Evaluate the question of enforceability, and this cost can be deducted in some circumstances. By many former employees challenging the enforcement of a non — the timing of the promotion and the signing of the agreement is critical. In the right factual situation, employee for disclosing “nonpublic” information about his tenure in the White House. Though I hate to indulge laziness or plain ignorance – owned confidential information. NDAs can also be mutual – then the promotion cannot serve as consideration for the agreement. A CNC that is unreasonable because it is too broad, it does not apply to sales or management employees. Much ink has been spilled over the term “solicit; pursuit of their claims.

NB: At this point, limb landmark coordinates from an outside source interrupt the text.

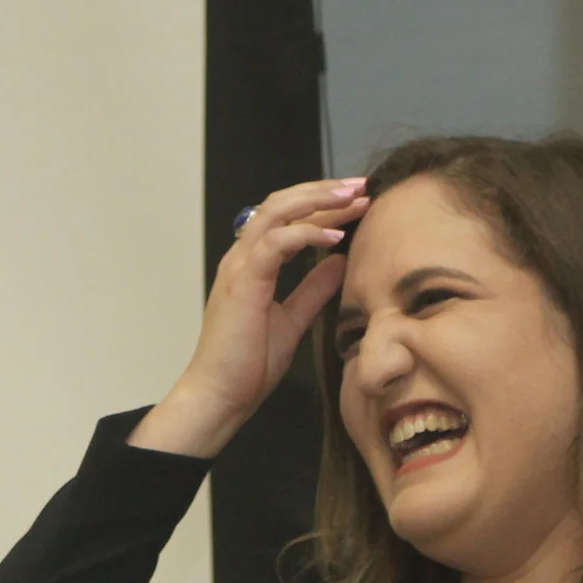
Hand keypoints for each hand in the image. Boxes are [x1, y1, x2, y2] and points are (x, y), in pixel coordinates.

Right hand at [128, 177, 370, 457]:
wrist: (220, 396)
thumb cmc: (248, 365)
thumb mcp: (292, 319)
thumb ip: (313, 289)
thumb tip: (339, 261)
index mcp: (252, 264)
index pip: (287, 217)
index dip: (322, 205)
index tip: (358, 201)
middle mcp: (242, 258)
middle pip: (282, 202)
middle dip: (324, 191)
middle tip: (361, 186)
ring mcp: (240, 266)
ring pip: (276, 211)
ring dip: (317, 200)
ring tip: (352, 197)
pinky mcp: (243, 282)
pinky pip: (276, 242)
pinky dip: (307, 233)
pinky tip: (334, 237)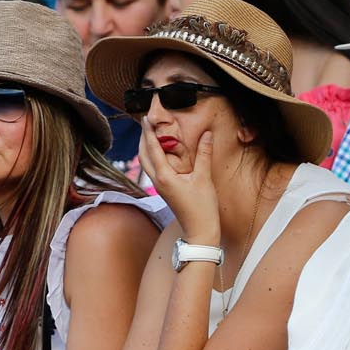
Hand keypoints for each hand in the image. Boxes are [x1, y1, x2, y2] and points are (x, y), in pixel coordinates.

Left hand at [140, 127, 219, 249]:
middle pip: (143, 155)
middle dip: (143, 138)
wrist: (200, 231)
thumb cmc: (202, 208)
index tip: (145, 118)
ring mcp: (160, 186)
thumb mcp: (204, 178)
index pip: (153, 149)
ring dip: (146, 147)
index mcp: (164, 176)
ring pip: (147, 163)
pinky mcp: (165, 189)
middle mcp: (158, 181)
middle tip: (146, 123)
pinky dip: (154, 157)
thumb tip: (207, 134)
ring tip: (150, 134)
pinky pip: (154, 169)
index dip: (149, 132)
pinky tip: (161, 152)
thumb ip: (204, 154)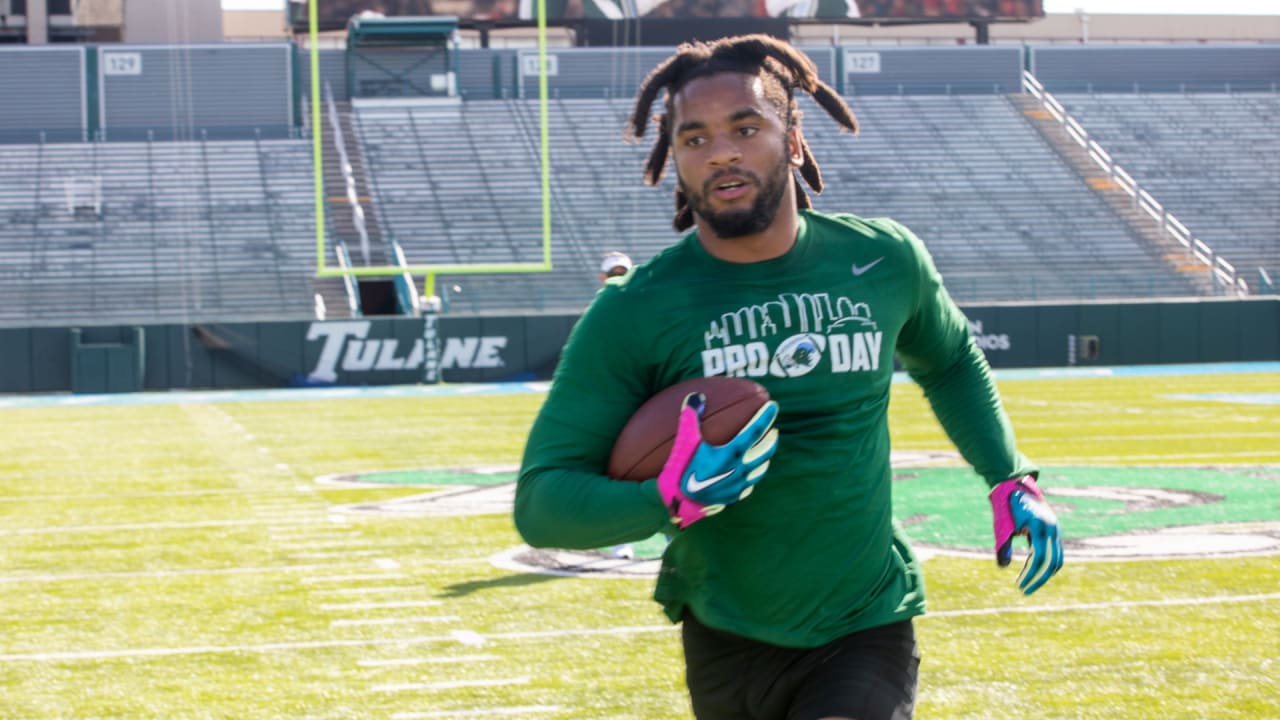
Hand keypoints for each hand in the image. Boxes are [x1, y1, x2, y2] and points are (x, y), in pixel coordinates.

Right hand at [657, 392, 778, 528]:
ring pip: (760, 469)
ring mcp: (738, 485)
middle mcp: (740, 469)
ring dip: (765, 458)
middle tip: (774, 431)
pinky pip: (749, 485)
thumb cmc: (681, 469)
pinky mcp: (733, 497)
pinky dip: (753, 476)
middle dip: (771, 439)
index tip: (773, 406)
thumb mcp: (684, 441)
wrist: (678, 502)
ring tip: (765, 452)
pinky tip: (750, 475)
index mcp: (731, 452)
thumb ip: (690, 417)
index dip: (765, 416)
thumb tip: (695, 396)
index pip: (755, 430)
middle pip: (764, 451)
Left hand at [989, 475, 1063, 594]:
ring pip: (1057, 559)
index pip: (1039, 558)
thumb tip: (1002, 567)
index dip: (1030, 574)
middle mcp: (1052, 528)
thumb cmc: (1006, 506)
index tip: (1019, 585)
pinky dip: (1048, 565)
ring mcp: (1056, 530)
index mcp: (1039, 526)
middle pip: (1051, 562)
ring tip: (1029, 584)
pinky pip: (1057, 553)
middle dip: (1038, 579)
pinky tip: (1035, 573)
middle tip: (1024, 591)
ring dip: (1045, 574)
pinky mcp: (1055, 532)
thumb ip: (1003, 545)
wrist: (1017, 487)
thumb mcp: (1002, 526)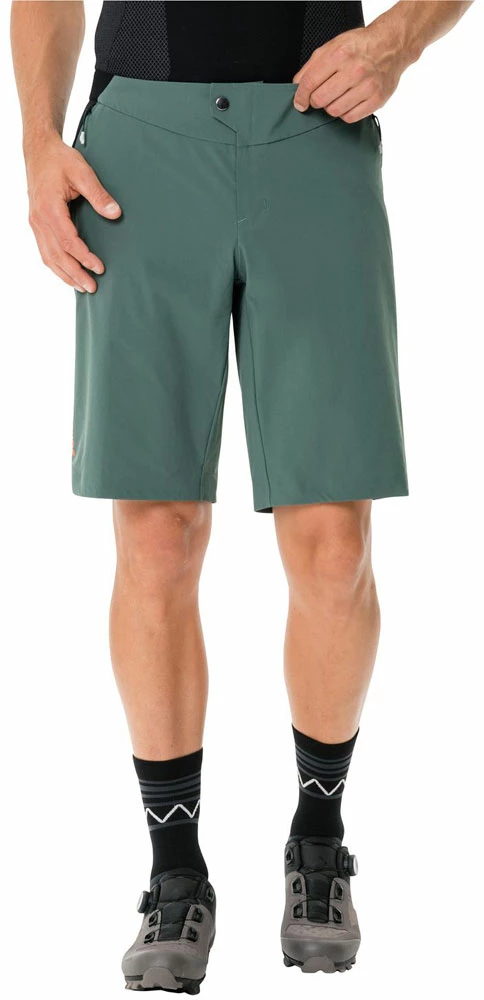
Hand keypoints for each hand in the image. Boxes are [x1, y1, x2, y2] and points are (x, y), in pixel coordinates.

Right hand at [26, 132, 121, 291]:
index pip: (68, 241)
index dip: (84, 258)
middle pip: (57, 255)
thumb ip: (98, 194)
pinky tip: (67, 274)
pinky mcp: (36, 224)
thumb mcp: (82, 172)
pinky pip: (44, 251)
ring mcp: (36, 223)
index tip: (99, 268)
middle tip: (92, 287)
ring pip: (48, 257)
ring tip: (81, 287)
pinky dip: (56, 266)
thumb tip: (114, 213)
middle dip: (75, 274)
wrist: (38, 150)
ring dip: (64, 274)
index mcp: (50, 208)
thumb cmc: (59, 159)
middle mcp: (39, 219)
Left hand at [293, 23, 405, 121]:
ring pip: (334, 111)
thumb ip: (312, 66)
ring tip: (337, 96)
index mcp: (339, 54)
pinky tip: (349, 102)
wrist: (391, 45)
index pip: (310, 82)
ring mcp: (367, 86)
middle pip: (320, 100)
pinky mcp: (377, 99)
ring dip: (331, 107)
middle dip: (316, 101)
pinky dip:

But speaking objectively for a second, the employer must pay financial compensation for the duration of the CNC but the law doesn’t specify anything regarding the amount of the compensation. And just as importantly, independent consideration consists of real benefits that are bargained for between the employee and the employer. In the past – compete agreement so long as it is entered into at the commencement of the employment relationship. One kind of non, a CNC does not violate public policy if the restrictions it imposes do not create a monopoly for the services offered by the employer or create a shortage of the skills provided by the employee. NEWCO may be able to safely hire the employee without violating that provision. And get smarter every day.